About Hitting Funny    
 

...continued HITTING FUNNY - Why?

When I looked around, I realised that those comedians were still there but they had been subsumed into the Establishment. They all had five-figure salaries and had bought houses in Hampstead. Their material had no edge, no bite - perhaps it still made us laugh but it did little else. They had talked the talk but they had not walked the walk. Their carefully constructed façade of dissent and opposition had crumbled in the face of Mammon. In short, they had sold out. And who had taken their place? The second generation of 'alternative' comedians were a different breed altogether. Frank Skinner, Jack Dee, Eddie Izzard - these, and many more like them, are the comedians we love today. And why do we love them? Because they are all very funny men. But that's all they are. They seek to entertain us with their wry and sometimes cheeky observations on the absurdities of the human condition. They make us laugh. But they do not make us think.

Feeling a void but not understanding why, I looked around for someone, anyone, to fill the gap - and I landed upon Bill Hicks. I had come across him in the early nineties and, although I had admired him then, I didn't spot him for what he was. When he came back to me in 1997 - almost by chance I found some tapes of his at a bookshop I was working at to make ends meet between acting work - I found that his was the voice I was missing. The only slight problems were that he was American and he was dead. He had died tragically young at the age of 32 in 1994 of pancreatic cancer. But his material was a revelation. Angry, bitter, cynical, despairing - his was the voice I longed to hear. He looked at the world as it really was - a place where marketing men seek to divide us by the things we own and the things we can afford, a place where governments seek to make us fear each other and numb us with the mass media so that we will continue to consume. He was fired by a burning hatred of the human race along with a burning love for it. He was terrifying and utterly hilarious. I could not listen to Bill Hicks' material with complacency, as I could with all the comedians I saw around me, but rather with shock and awe (there's a phrase to juggle with), with my sensibilities being jangled and my emotions being played with. He inspired me in the truest sense of the word - he filled me with the desire to change things - something was wrong, the way I was living was wrong. Comparisons have often been made between Bill Hicks and Jesus (in fact anybody who stays to see the second half of Hitting Funny will see this comparison taken to its logical extreme) and these comparisons make sense: he is preaching. And I was listening. But he was still dead.

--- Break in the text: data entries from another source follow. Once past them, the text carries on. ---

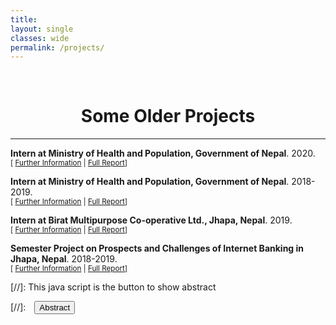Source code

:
 ```yaml
---
title: 
layout: single
classes: wide
permalink: /projects/
---
```

<br/> 

<!-- Google Tag Manager (noscript) -->
<noscript><iframe src="https://www.googletagmanager.com/ns.html?id=GTM-PNS829G"
height="0" width="0" style="display:none;visibility:hidden"></iframe></noscript>
<!-- End Google Tag Manager (noscript) -->

# <center>  Some Older Projects </center>
- - -

**Intern at Ministry of Health and Population, Government of Nepal**. 2020.<br/>
<small>[ <a href="#/" onclick="visib('nutrition')">Further Information</a> | [Full Report](https://www.dropbox.com/scl/fi/1r2kawg7sainoi5a6zuyr/Report-on-costing-of-NNS-final.pdf?rlkey=3b7j78d8175jsrfbxb0v7nf46&dl=0)] </small>

<div id="nutrition" style="display: none; text-align: justify; line-height: 1.2" ><small>

During the project on costing the National Nutrition Strategy (NNS) in Nepal, I contributed to designing a sustainable costing model for nutrition-specific interventions. This model was developed to support the National Nutrition Action Plan for 2020/2021 to 2024/2025, ensuring adequate funding at the federal, provincial, and local government levels. The project involved defining activities based on the NNS, identifying necessary inputs, determining quantities, and adapting central procurement prices to calculate the total cost. The final report provided a detailed financial framework to keep the country on track with achieving the UN Sustainable Development Goals on nutrition.

</small><br><br/></div>

**Intern at Ministry of Health and Population, Government of Nepal**. 2018-2019.<br/>
<small>[ <a href="#/" onclick="visib('health')">Further Information</a> | [Full Report](https://www.dropbox.com/scl/fi/dqdzu6i8dkm5fesx9trwf/Report-on-cost-analysis-of-cancer.pdf?rlkey=o035dkuzwrhq0ybl33dleficd&dl=0)]</small>

<div id="health" style="display: none; text-align: justify; line-height: 1.2" ><small>

During the project on the cost analysis of tobacco-related cancer in Nepal, I contributed to determining the direct medical costs, nonmedical costs, and productivity losses due to illness. The study aimed to assess the economic burden of tobacco-related cancers on patients and their families. My role involved collecting and analyzing data from 103 patients across three hospitals, focusing on the costs incurred during diagnosis and treatment, including inpatient and outpatient services, travel, food, and accommodation expenses. The findings highlighted the significant financial impact on households, emphasizing the need for increased government subsidies and higher taxes on tobacco products to alleviate the economic strain on affected families.

</small><br><br/></div>

**Intern at Birat Multipurpose Co-operative Ltd., Jhapa, Nepal**. 2019.<br/>
<small>[ <a href="#/" onclick="visib('birat')">Further Information</a> | [Full Report](https://www.dropbox.com/scl/fi/44on6rt6lzwh8yzr6xlnd/Semester-Project.docx?rlkey=busgepx9n2y0k6gd6hi22v3bp&dl=0)] </small>

<div id="birat" style="display: none; text-align: justify; line-height: 1.2" ><small>

During my internship at Birat Multipurpose Co-operative Limited (BMCL), I worked in both the Customer Service Department (CSD) and the Loan Department. My responsibilities in the CSD included dealing with customer inquiries, opening and closing accounts, issuing cheque books, and updating KYC forms. In the Loan Department, I was involved in scanning documents, accepting loan installments, and writing security documents under supervision. This experience allowed me to develop significant communication and interpersonal skills, as well as practical knowledge in financial services and customer relations.

</small><br><br/></div>

**Semester Project on Prospects and Challenges of Internet Banking in Jhapa, Nepal**. 2018-2019.<br/>
<small>[ <a href="#/" onclick="visib('internet')">Further Information</a> | [Full Report](https://www.dropbox.com/scl/fi/44on6rt6lzwh8yzr6xlnd/Semester-Project.docx?rlkey=3p3w7og2eklpc4aasydp9oehc&st=eohkyll6&dl=0)] </small>

<div id="internet" style="display: none; text-align: justify; line-height: 1.2" ><small>

During my internship project, as a part of the BBA curriculum, I focused on understanding the current state and future potential of internet banking services in Birtamode, Nepal. I conducted a survey with 60 banking customers in Birtamode-4 to gather data on their awareness, usage, and perceptions of internet banking. The analysis revealed that while a significant majority of respondents were aware of internet banking, many still did not use it due to reasons such as lack of familiarity, security concerns, and inadequate access to the internet. My findings suggest that increasing financial literacy, improving security measures, and enhancing the user-friendliness of internet banking platforms could significantly boost the adoption of internet banking services in the region.

</small><br><br/></div>

[//]: This java script is the button to show abstract
<script>
 function visib(id) {
  var x = document.getElementById(id);
  if (x.style.display === "block") {
    x.style.display = "none";
  } else {
    x.style.display = "block";
  }
}
</script>

[//]:&emsp;<button onclick="visib('polariz')" class="btn btn--inverse btn--small">Abstract</button>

Then I learnt that Bill Hicks wasn't the first person to have taken the direction that he took. Forty years previously, still in America, a Jewish comic had walked the walk and talked the talk and the Establishment had hounded him to his death - Lenny Bruce. Bruce's material - shocking, dirty, hilarious - is still relevant today in the same way that Bill Hicks' is. But Lenny Bruce was also dead - he died in 1966 of a morphine overdose, after being driven to distraction by arrest after arrest, court case after court case. I listened to his material and heard it again, the same voice I felt was missing, the same voice I'd heard in the 'alternative' comedians before the power of money and acceptance got too much for them. And finally, I realised that this voice has a name: Dissent.

What these comedians do is disagree. Like the boy in the story they tell us that the Emperor has no clothes. They examine the things that they are told and shown and given, they look at the world as they are told it should operate and they evaluate what they see - and then they disagree. But they don't just disagree for themselves. They disagree for all of us. They provide a service. When we feel shitty about our lives or our day, when we think that the world is unjust or corrupt - then these comedians allow us the freedom to think that way and in so doing they say the unsayable. And saying the unsayable is vital to a healthy society. You don't agree? Look at Germany under Hitler. Unpopular speech was taboo. And by unpopular speech, I mean, speaking out against Hitler's government. 'Popular' doesn't necessarily equate to being 'good'. After all, Pop Idol is popular … Without the freedom to dissent a society becomes drone-like - think 1984 or Brave New World - in fact, without the freedom to dissent a society becomes obsessed with trivial minutiae - celebrities, pointless technology, home decoration - without the freedom to dissent a society numbs the pain they don't comprehend through alcohol and drugs and crime and… hang on, that sounds exactly like our society!